Records for the task: Begin

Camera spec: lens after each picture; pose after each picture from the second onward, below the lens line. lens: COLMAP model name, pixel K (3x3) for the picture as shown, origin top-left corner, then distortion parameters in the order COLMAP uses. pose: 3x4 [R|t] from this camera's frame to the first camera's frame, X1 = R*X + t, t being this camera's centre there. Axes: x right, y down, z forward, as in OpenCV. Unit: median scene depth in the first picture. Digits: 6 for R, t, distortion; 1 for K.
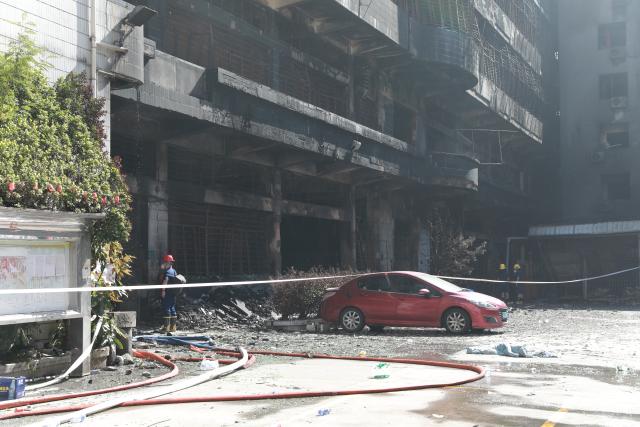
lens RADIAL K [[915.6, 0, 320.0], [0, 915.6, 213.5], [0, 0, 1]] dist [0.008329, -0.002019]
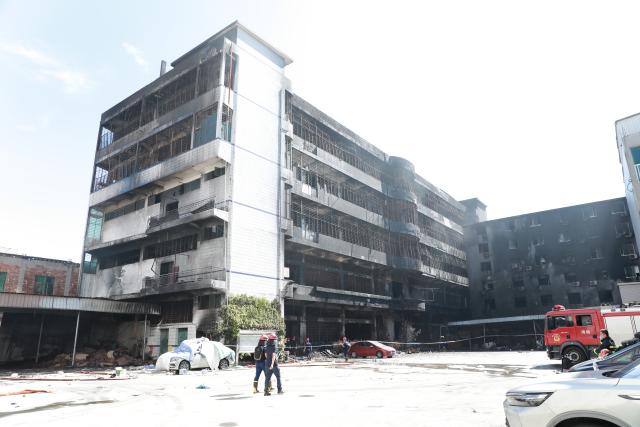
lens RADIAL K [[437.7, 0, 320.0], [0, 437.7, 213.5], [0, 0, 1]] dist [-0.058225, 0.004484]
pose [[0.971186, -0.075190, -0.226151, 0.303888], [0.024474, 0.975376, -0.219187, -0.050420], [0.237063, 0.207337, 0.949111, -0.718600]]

Records for the task: End
Records for the task: Begin

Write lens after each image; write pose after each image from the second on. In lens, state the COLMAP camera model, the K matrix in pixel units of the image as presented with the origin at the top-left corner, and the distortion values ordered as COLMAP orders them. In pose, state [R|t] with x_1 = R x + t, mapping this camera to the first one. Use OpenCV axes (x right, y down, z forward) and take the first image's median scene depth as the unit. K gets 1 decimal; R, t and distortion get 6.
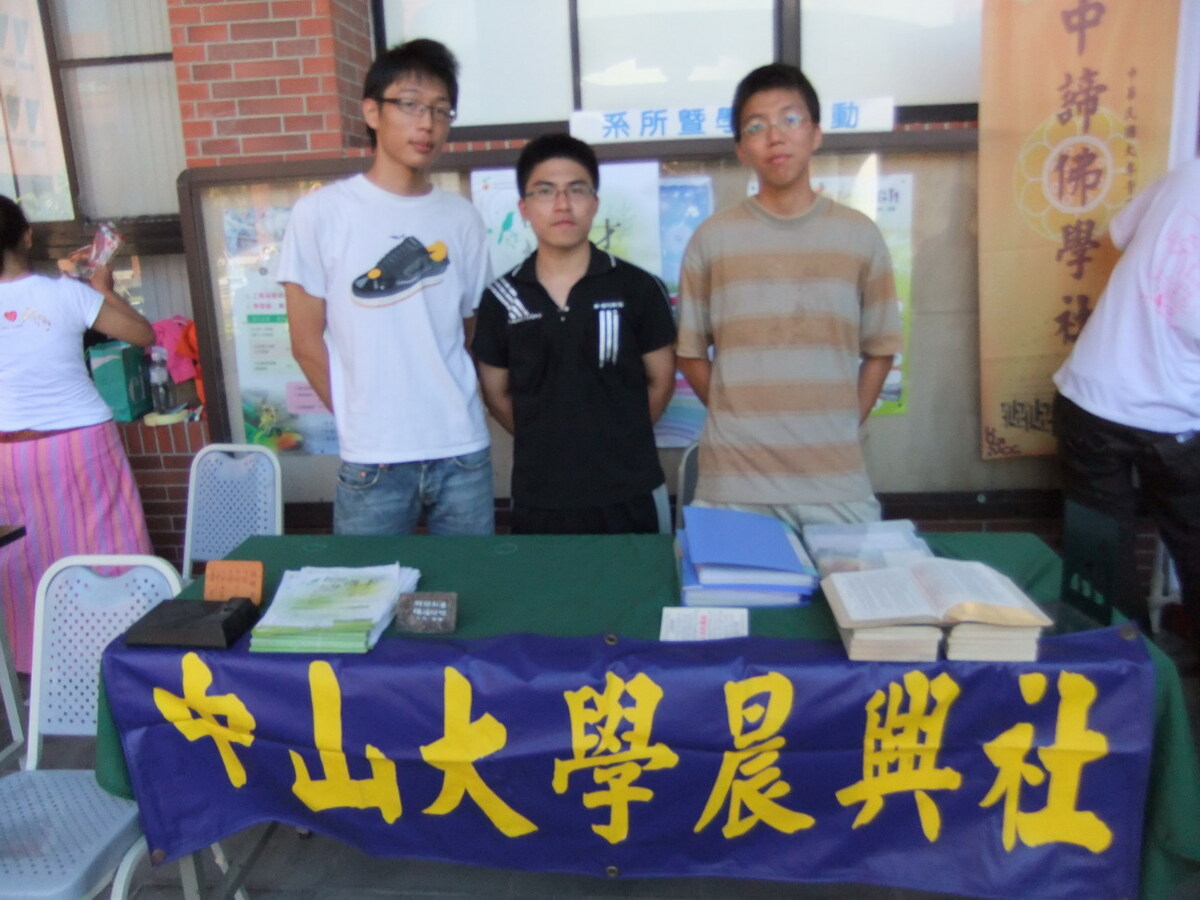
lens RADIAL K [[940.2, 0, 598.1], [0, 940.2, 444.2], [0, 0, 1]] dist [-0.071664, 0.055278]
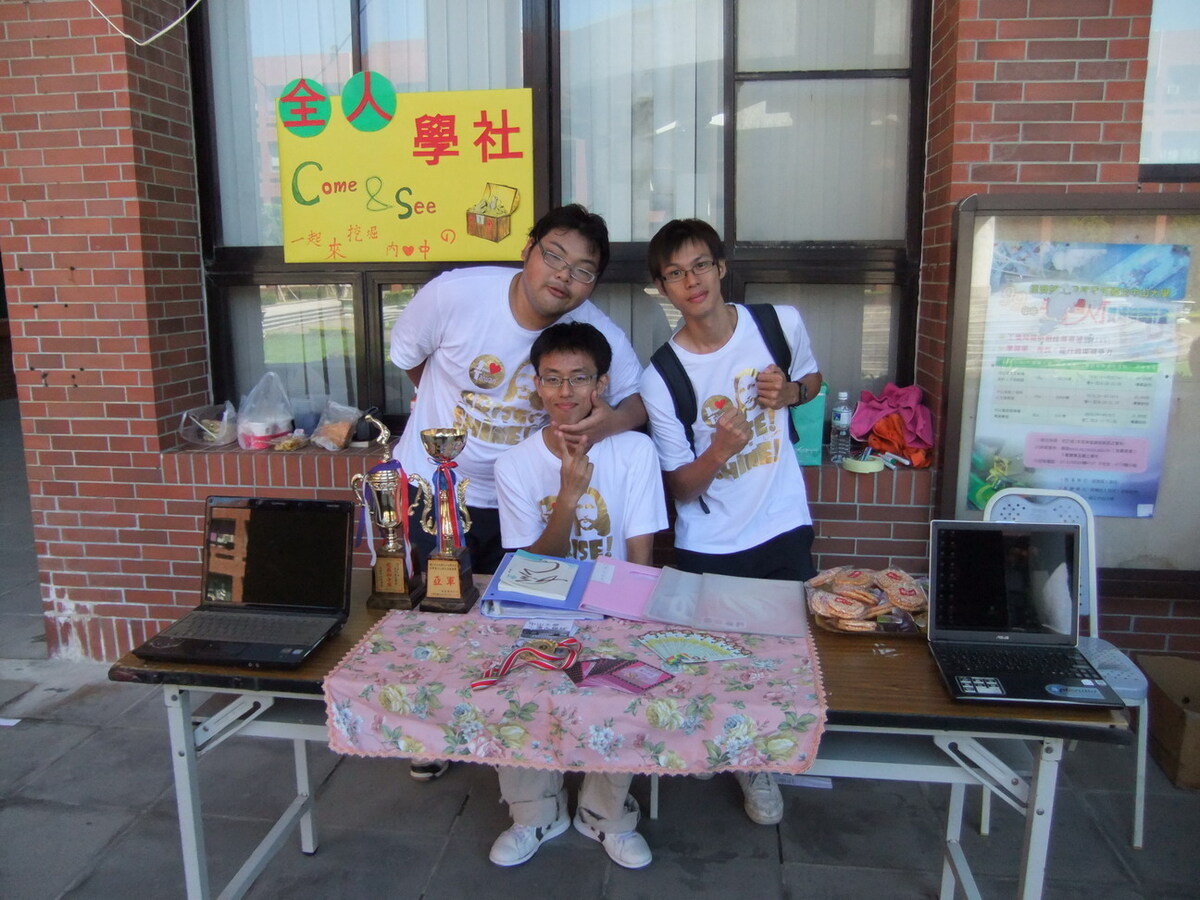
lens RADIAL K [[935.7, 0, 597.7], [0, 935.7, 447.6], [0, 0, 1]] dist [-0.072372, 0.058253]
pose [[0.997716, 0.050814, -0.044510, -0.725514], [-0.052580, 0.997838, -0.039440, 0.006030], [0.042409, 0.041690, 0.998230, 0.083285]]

Records for the task: End
Records for the task: Begin

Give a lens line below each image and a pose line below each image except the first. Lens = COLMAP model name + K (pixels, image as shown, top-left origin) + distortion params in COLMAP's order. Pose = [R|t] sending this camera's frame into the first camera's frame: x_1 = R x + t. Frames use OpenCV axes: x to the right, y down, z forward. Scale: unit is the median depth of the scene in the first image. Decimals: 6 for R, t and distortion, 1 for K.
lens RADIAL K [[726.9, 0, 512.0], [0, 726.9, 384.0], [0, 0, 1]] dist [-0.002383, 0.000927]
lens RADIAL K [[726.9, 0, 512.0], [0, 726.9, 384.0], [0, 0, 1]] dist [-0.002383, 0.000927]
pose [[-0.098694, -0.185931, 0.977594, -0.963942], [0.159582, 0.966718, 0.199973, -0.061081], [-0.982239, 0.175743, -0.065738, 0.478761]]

Records for the task: End

Exercise objective:
Can you rewrite the lines between the one holding "Camera spec: lens" and the one holding "0.207337, 0.949111, -0.718600]]", inclusive, swapping "Digits" for "Decimals" and keeping everything else the same? Leave the pictures out.

Result of the exercise:
Camera spec: lens after each picture; pose after each picture from the second onward, below the lens line. lens: COLMAP model name, pixel K (3x3) for the picture as shown, origin top-left corner, then distortion parameters in the order COLMAP uses. pose: 3x4 [R|t] from this camera's frame to the first camera's frame, X1 = R*X + t, t being this camera's centre there. Axes: x right, y down, z forward, as in OpenCV. Unit: median scene depth in the first picture. Decimals: 6 for R, t, distortion; 1 for K.
lens RADIAL K [[915.6, 0, 320.0], [0, 915.6, 213.5], [0, 0, 1]] dist [0.008329, -0.002019]
lens RADIAL K [[437.7, 0, 320.0], [0, 437.7, 213.5], [0, 0, 1]] dist [-0.058225, 0.004484]
pose [[0.971186, -0.075190, -0.226151, 0.303888], [0.024474, 0.975376, -0.219187, -0.050420], [0.237063, 0.207337, 0.949111, -0.718600]]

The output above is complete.